I move to kneel in front of her close—but not touching. Because she hasn’t given me permission to hold her yet. And I won’t take anything she doesn’t offer freely.

“The thought of you with someone else…” She chokes on the words. “Your hands—your mouth—your touch bringing someone else pleasure….” She shudders, pain twisting her face. “It destroys me.”

My lungs forget how to work.

“I know it was before. I know it wasn’t us. But it feels like us. It feels like you gave away parts of you I thought were mine. And now I have to live with the ghosts of them inside me, clawing at my ribs every time I close my eyes.”

She curls in on herself, shrinking beneath the weight of it all.

And I swear—my soul splits.

“I hate that I feel this way,” she whispers. “I hate that I can’t separate it. But I can’t help it. I see it, Logan. I see you—with them. And it makes me want to throw up.”

My hands hover near her knees, desperate to anchor her—but how do you fix the kind of pain that bleeds from you past into someone else’s present?

“Mac…” her name falls from my lips like a prayer. “I’m so fucking sorry. For all of it.” She looks at me then. Eyes red, nose running, mascara streaked. Beautiful. Broken. Brave as hell.

“I need time,” she says. “To learn how to breathe around the memory of something I never witnessed but can’t unsee. To feel safe in your arms again.” I nod, even though it hurts like hell.

“I’ll wait,” I whisper. “As long as it takes. Just don’t shut me out. Don’t push me so far away I forget what your voice sounds like.” She doesn’t answer.

“Even if you don’t love me right now, I’ll keep loving you, Mac. Loud enough for both of us. Until the hurt fades and the truth wins.”

Chapter 25

Kayla

The old coffee machine rattles as it brews, groaning like it resents the late-night shift. I stand barefoot on the kitchen tiles, Logan’s hoodie swallowing me whole, sleeves bunched at my wrists. The fabric still smells like him—salt skin, worn leather, and something that clings to my ribs like regret.

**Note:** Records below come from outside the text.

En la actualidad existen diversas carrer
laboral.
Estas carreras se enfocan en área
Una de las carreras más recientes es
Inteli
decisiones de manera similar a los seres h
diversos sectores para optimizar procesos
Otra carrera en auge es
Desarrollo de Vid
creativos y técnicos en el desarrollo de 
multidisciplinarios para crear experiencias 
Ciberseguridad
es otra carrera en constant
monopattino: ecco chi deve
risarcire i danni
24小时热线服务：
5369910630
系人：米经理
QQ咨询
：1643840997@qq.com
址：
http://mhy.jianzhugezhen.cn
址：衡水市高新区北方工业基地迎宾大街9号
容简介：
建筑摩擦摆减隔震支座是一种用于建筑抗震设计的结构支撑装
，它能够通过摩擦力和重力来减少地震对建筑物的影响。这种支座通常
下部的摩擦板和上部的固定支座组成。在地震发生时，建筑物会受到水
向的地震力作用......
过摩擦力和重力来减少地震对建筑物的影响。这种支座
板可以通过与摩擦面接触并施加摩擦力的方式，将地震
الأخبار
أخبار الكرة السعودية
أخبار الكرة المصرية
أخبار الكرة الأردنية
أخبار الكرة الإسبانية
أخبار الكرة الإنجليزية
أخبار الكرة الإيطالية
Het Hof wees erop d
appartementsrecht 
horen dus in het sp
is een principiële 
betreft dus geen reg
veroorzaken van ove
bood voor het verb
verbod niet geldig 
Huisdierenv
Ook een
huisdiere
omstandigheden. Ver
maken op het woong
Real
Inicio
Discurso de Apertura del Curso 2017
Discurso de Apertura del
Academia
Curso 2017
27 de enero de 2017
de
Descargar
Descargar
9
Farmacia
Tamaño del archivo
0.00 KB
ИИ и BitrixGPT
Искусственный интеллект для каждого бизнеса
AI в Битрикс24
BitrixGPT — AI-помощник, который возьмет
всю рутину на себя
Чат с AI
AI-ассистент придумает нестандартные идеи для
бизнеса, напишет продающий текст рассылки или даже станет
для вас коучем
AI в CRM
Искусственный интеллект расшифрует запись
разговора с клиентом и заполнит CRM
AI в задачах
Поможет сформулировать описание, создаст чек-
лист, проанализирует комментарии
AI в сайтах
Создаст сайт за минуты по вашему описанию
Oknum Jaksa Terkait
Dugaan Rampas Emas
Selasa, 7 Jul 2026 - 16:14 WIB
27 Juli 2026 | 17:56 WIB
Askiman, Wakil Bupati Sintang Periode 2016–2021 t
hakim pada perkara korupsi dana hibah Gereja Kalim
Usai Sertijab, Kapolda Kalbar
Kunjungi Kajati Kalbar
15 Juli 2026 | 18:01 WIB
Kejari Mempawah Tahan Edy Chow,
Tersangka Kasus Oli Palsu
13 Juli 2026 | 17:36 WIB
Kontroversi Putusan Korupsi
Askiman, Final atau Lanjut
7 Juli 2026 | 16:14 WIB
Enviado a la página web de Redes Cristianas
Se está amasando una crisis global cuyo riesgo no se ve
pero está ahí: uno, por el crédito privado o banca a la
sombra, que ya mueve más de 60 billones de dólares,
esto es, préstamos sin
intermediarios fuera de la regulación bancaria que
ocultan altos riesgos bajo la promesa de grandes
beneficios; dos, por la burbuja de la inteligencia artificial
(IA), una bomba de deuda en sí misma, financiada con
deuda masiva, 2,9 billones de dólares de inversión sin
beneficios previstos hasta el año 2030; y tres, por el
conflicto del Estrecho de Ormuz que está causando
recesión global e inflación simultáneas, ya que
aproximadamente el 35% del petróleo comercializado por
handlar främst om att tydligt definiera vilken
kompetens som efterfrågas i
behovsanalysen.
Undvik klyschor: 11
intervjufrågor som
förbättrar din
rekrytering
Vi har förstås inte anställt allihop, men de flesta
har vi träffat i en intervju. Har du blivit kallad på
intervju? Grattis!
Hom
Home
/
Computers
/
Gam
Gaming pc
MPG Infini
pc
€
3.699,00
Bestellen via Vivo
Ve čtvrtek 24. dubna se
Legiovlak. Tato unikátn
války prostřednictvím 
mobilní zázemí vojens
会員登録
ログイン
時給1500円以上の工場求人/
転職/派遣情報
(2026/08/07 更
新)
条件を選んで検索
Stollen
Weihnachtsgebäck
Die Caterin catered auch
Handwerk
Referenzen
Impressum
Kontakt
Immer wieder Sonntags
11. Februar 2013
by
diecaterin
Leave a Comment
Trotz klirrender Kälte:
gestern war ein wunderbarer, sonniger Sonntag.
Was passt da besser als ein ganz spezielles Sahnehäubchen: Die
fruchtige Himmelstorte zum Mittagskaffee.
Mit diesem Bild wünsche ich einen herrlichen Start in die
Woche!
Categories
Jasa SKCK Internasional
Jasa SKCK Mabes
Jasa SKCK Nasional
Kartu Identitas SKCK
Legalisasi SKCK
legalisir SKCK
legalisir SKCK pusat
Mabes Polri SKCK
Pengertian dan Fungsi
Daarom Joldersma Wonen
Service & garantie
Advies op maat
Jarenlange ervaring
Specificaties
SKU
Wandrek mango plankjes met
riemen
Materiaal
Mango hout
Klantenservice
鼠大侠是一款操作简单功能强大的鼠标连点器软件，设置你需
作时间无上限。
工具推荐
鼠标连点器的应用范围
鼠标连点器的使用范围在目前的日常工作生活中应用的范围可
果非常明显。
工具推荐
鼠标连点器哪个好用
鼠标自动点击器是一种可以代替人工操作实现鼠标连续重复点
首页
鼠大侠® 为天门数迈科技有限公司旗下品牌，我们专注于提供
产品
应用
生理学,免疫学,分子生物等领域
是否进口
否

The house is quiet, but not silent.

Laughter drifts in through the open window from the porch, where the guys are circled around the fire pit—voices low, casual, almost comforting in their normalcy. Trey’s laugh carries above the rest, bold and familiar. Logan’s is quieter. Tired. Like he’s still trying to remember how to be okay.

I stare at the coffee dripping into the pot.

Then I grab my phone.

I know I shouldn’t. I’ve told myself that a dozen times today. But my fingers betray me, and within seconds, I’m scrolling. Searching. Sinking deeper.